No interior, o luxo é levado ao extremo com materiais que evocam a história da marca. O couro utilizado é do mesmo lote e especificação do modelo de 2005, combinado com tecidos franceses exclusivos. No entanto, a peça central da cabine é um relógio Audemars Piguet Royal Oak Tourbillon.

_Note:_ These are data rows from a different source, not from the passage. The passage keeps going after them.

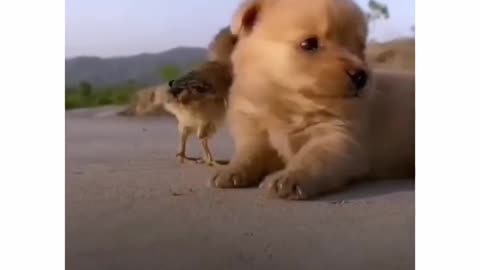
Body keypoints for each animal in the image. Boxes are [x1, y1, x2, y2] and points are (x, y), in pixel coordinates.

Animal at [211, 0, 416, 199]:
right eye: (309, 44)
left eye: (360, 48)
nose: (360, 76)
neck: (289, 104)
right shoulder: (255, 132)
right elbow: (249, 154)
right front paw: (230, 170)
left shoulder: (336, 139)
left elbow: (312, 158)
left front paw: (289, 178)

Este relógio, avaliado em mais de 600.000 dólares (cerca de R$ 3,5 milhões), exigiu uma solução de engenharia própria. Como é um relógio de corda automática, a Bugatti desenvolveu um suporte motorizado no painel que gira o relógio para mantê-lo carregado quando o carro está parado, utilizando a mesma tecnologia dos expositores da relojoaria suíça. Ao trancar o carro, o mecanismo gira para esconder e proteger a peça.

O Bugatti F.K.P. Hommage é um veículo único e não terá produção em série. O preço não foi revelado a pedido do cliente, mas estima-se que supere largamente os valores dos últimos Chiron Super Sport de produção, devido à exclusividade. O modelo fará sua primeira aparição pública em forma de protótipo no salão Retromobile, em Paris. A versão final será entregue ao proprietário em 2027, devidamente homologada para rodar nas estradas europeias.